Missouri Engineer Faces Charges for $750,000 Bitcoin Extortion Scheme

A man from Missouri, aged 57, has been apprehended for his involvement in a failed scheme to extort data from his former employer. Daniel Rhyne, hailing from Kansas City, faces charges including extortion linked to threatening harm to a protected computer, deliberate harm to a protected computer, and wire fraud.

Rhyne’s arrest on August 27, 2024, followed an extortion attempt aimed at an undisclosed industrial firm based in Somerset County, New Jersey. He previously worked at the company as a core infrastructure engineer. According to legal documents, some employees of the organization received an email demanding a ransom of 20 bitcoins, equivalent to $750,000 at the time. The email threatened to shut down servers daily if the ransom wasn’t paid.

The U.S. Department of Justice disclosed that Rhyne illicitly accessed the company’s computer systems by remotely entering the administrator account. He then executed various unauthorized tasks on the network, such as altering administrator passwords and shutting down servers. Rhyne also managed the email account used to send the extortion email to the company’s staff.

Allegedly, Rhyne utilized Windows’ net user and Sysinternals Utilities’ PsPasswd tool to manipulate domain and local administrator accounts, changing passwords to “TheFr0zenCrew!” as per prosecutors’ claims.

Authorities mentioned that the accused deployed a concealed virtual machine to access an admin account from his company-issued laptop.
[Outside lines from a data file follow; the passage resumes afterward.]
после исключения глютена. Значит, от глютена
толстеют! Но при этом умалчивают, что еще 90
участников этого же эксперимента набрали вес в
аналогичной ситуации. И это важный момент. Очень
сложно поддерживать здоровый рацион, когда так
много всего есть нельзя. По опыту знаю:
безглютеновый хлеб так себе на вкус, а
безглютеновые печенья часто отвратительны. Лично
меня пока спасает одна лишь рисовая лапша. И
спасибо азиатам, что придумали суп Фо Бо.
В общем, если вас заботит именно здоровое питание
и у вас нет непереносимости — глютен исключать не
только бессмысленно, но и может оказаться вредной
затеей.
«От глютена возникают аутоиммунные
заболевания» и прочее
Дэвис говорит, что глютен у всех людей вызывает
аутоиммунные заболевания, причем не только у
This activity included searching for information on changing local administrator passwords using the command-line and erasing Windows logs.
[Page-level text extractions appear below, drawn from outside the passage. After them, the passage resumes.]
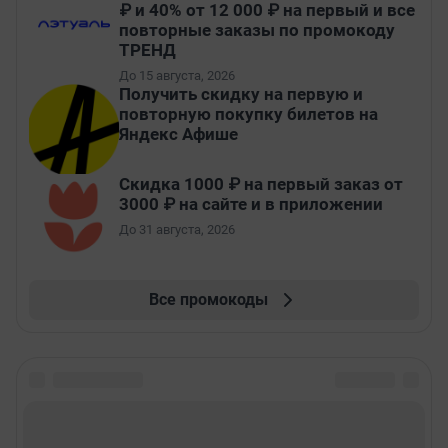
₽ и 40% от 12 000 ₽ на первый и все
повторные заказы по промокоду
ТРЕНД
До 15 августа, 2026
Получить скидку на первую и
повторную покупку билетов на
Яндекс Афише
Скидка 1000 ₽ на первый заказ от
3000 ₽ на сайте и в приложении
До 31 августа, 2026
Все промокоды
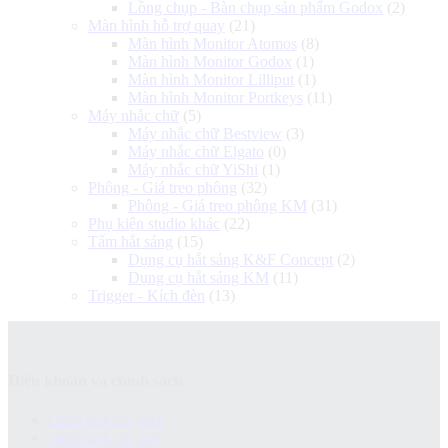
Lồng chụp - Bàn chụp sản phẩm Godox
(2)
Màn hình hỗ trợ quay
(21)
Màn hình Monitor Atomos
(8)
Màn hình Monitor Godox
(1)
Màn hình Monitor Lilliput
(1)
Màn hình Monitor Portkeys
(11)
Máy nhắc chữ
(5)
Máy nhắc chữ Bestview
(3)
Máy nhắc chữ Elgato
(0)
Máy nhắc chữ YiShi
(1)
Phông - Giá treo phông
(32)
Phông - Giá treo phông KM
(31)
Phụ kiện studio khác
(22)
Tấm hắt sáng
(15)
Dụng cụ hắt sáng K&F Concept
(2)
Dụng cụ hắt sáng KM
(11)
Trigger - Kích đèn
(13)
Điều khoản và chính sách
Chính sách bảo hành
Chính sách bảo mật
Rhyne appeared in court on the day of his arrest. If convicted on all counts, he could face a maximum of 35 years in prison and a fine of $750,000.

In summary, the case underscores the severity of cyber-related crimes and the legal consequences individuals may face for attempting to extort data from organizations. The incident serves as a reminder of the importance of robust cybersecurity measures to safeguard against such malicious activities.